Activity: Convert the listing lines starting at the line containing "Rank the categories" and ending at the line containing "To the nearest" into a Markdown table with columns Row and Line, skipping blank lines.
==== Material provided
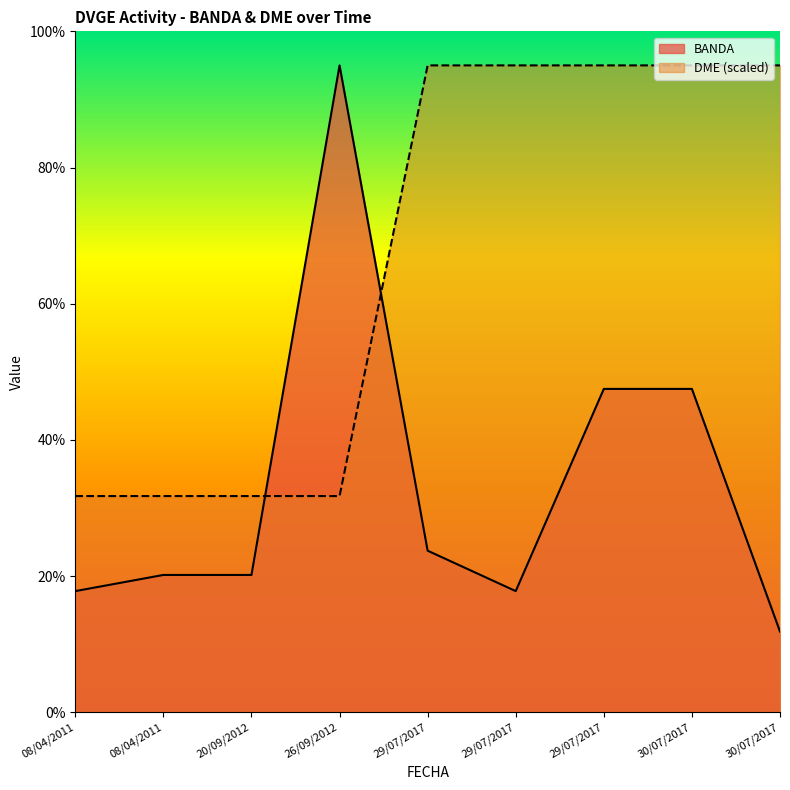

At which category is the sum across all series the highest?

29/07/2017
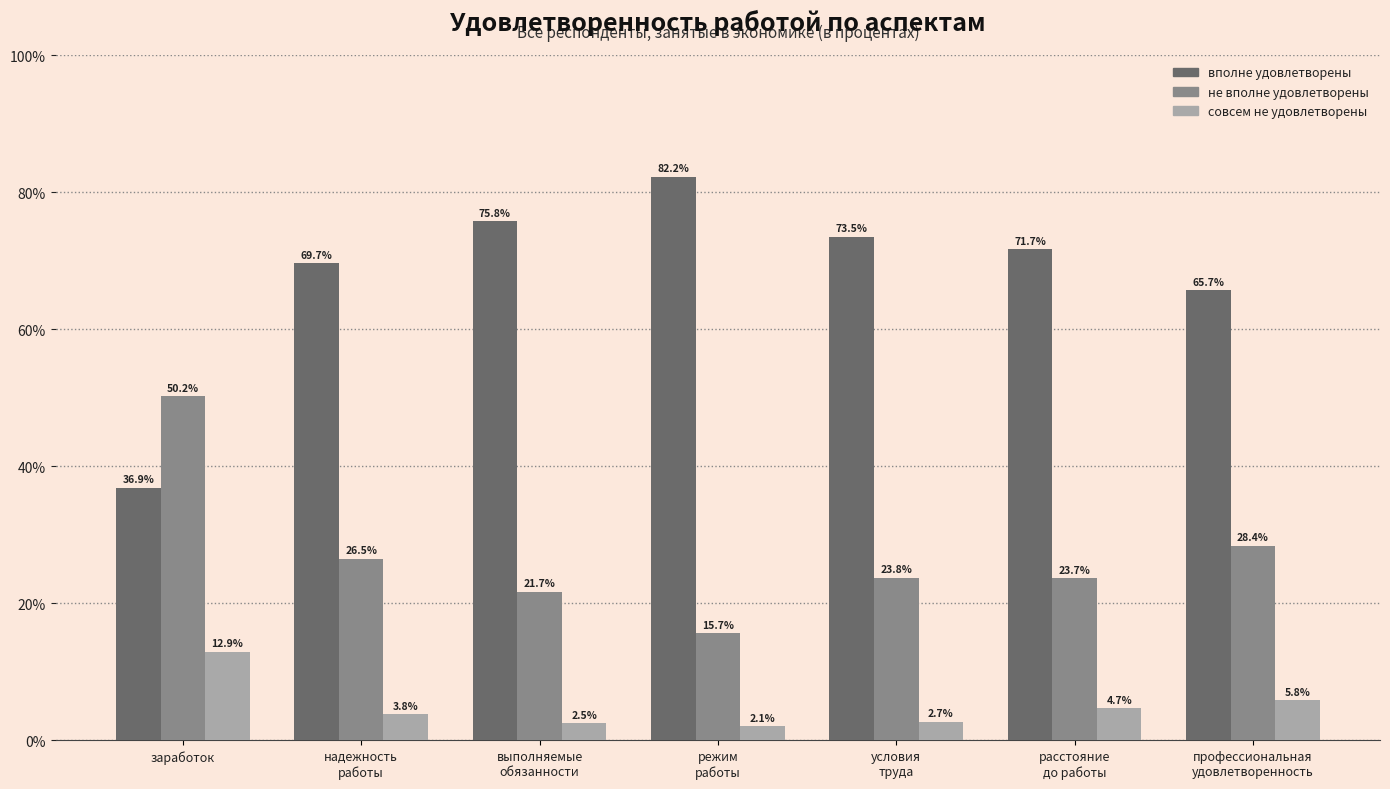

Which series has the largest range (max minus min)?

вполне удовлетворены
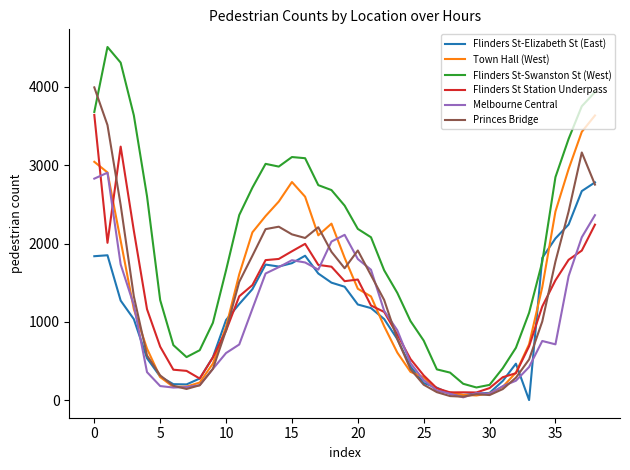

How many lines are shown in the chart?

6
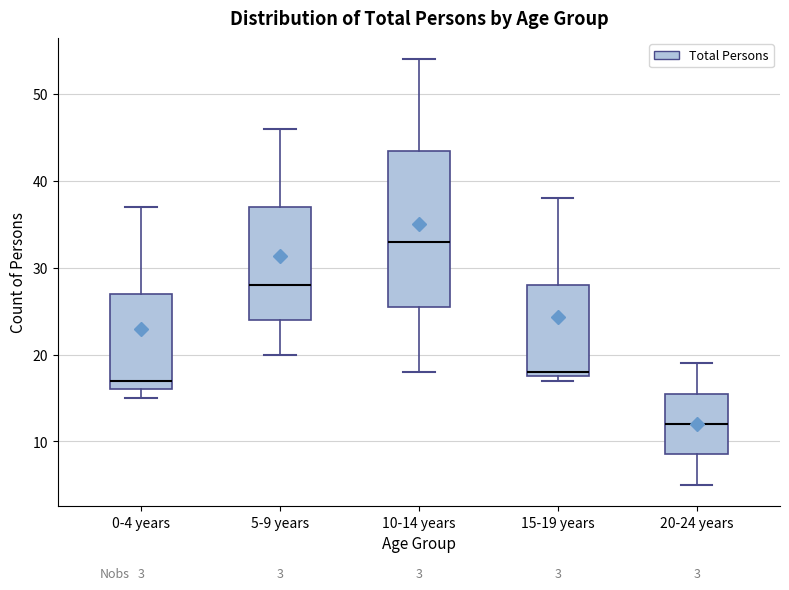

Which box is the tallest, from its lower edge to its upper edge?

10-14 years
========
==== Material provided
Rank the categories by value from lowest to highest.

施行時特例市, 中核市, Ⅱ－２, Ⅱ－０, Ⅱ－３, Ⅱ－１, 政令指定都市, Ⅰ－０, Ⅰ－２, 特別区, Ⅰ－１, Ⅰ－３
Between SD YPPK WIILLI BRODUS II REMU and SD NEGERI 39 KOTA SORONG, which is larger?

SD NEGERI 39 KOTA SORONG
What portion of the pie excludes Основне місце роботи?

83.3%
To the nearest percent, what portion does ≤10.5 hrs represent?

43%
========
==== Material provided
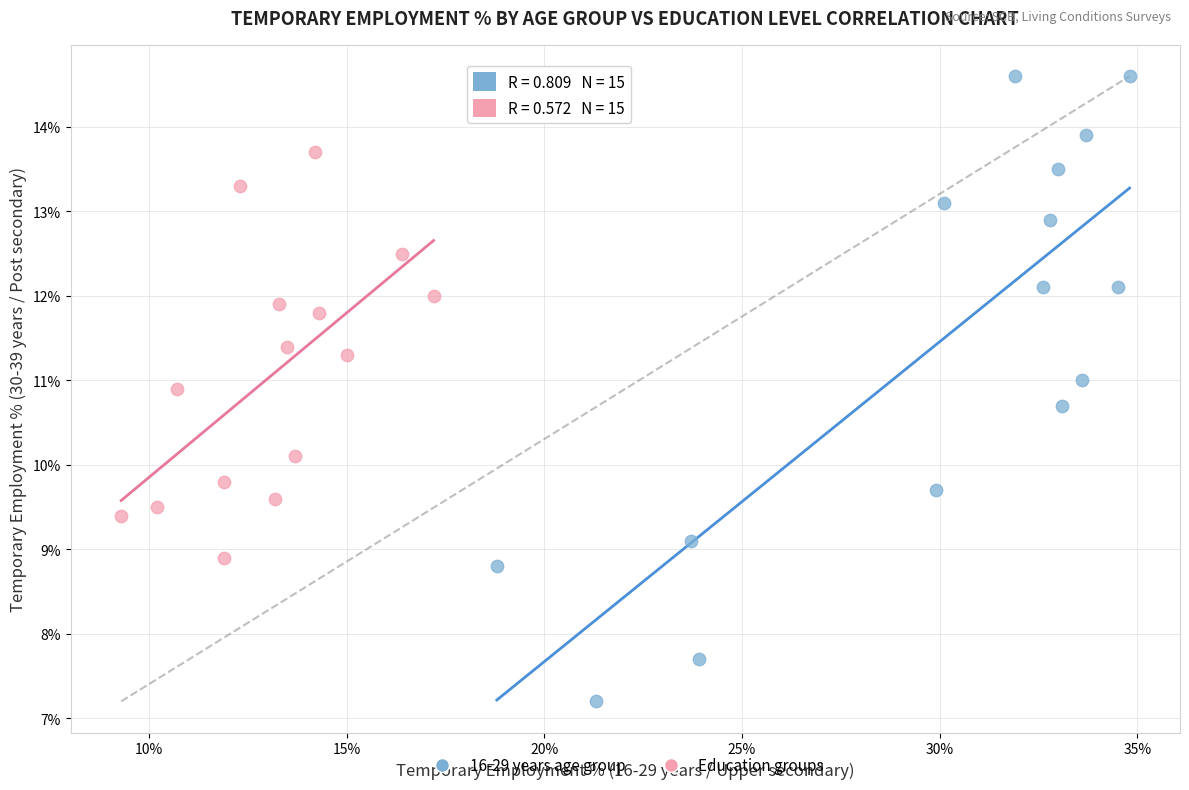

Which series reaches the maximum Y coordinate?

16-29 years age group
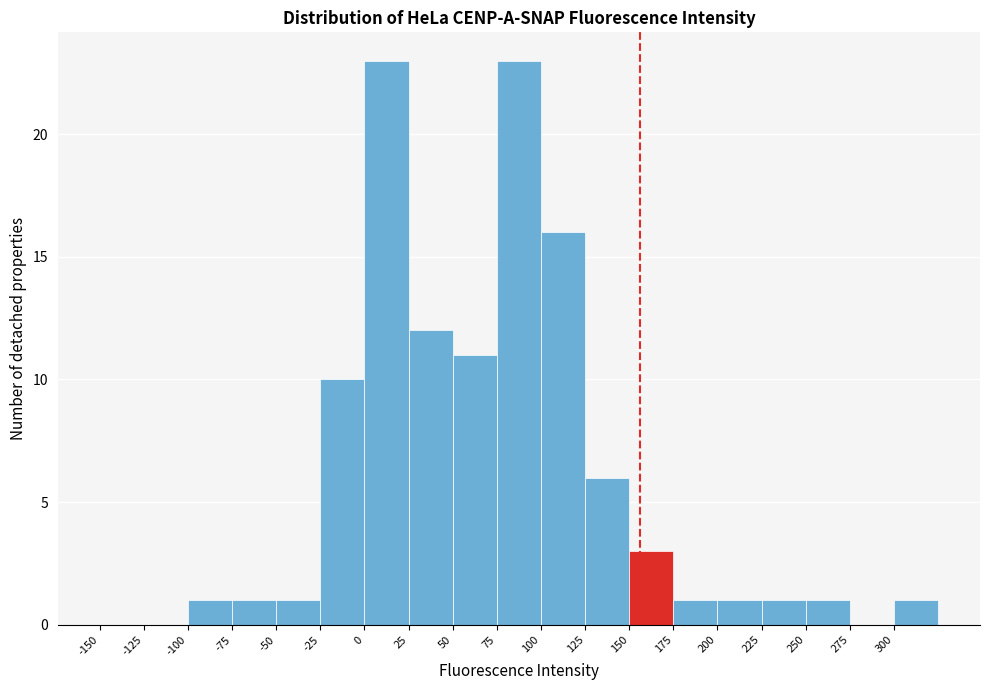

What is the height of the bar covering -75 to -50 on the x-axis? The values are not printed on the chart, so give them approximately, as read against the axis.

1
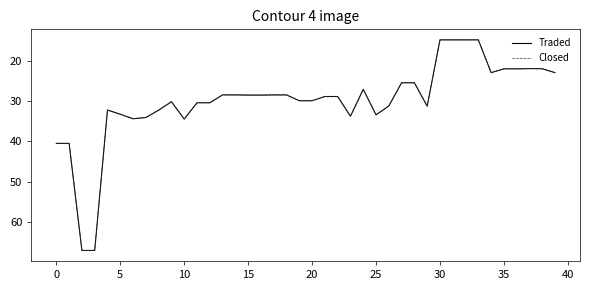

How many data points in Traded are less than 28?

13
========
Response to the exercise:
| Row | Line |
|---|---|
| 1 | Rank the categories by value from lowest to highest. |
| 2 | 施行時特例市, 中核市, Ⅱ－２, Ⅱ－０, Ⅱ－３, Ⅱ－１, 政令指定都市, Ⅰ－０, Ⅰ－２, 特別区, Ⅰ－１, Ⅰ－３ |
| 3 | Between SD YPPK WIILLI BRODUS II REMU and SD NEGERI 39 KOTA SORONG, which is larger? |
| 4 | SD NEGERI 39 KOTA SORONG |
| 5 | What portion of the pie excludes Основне місце роботи? |
| 6 | 83.3% |
| 7 | To the nearest percent, what portion does ≤10.5 hrs represent? |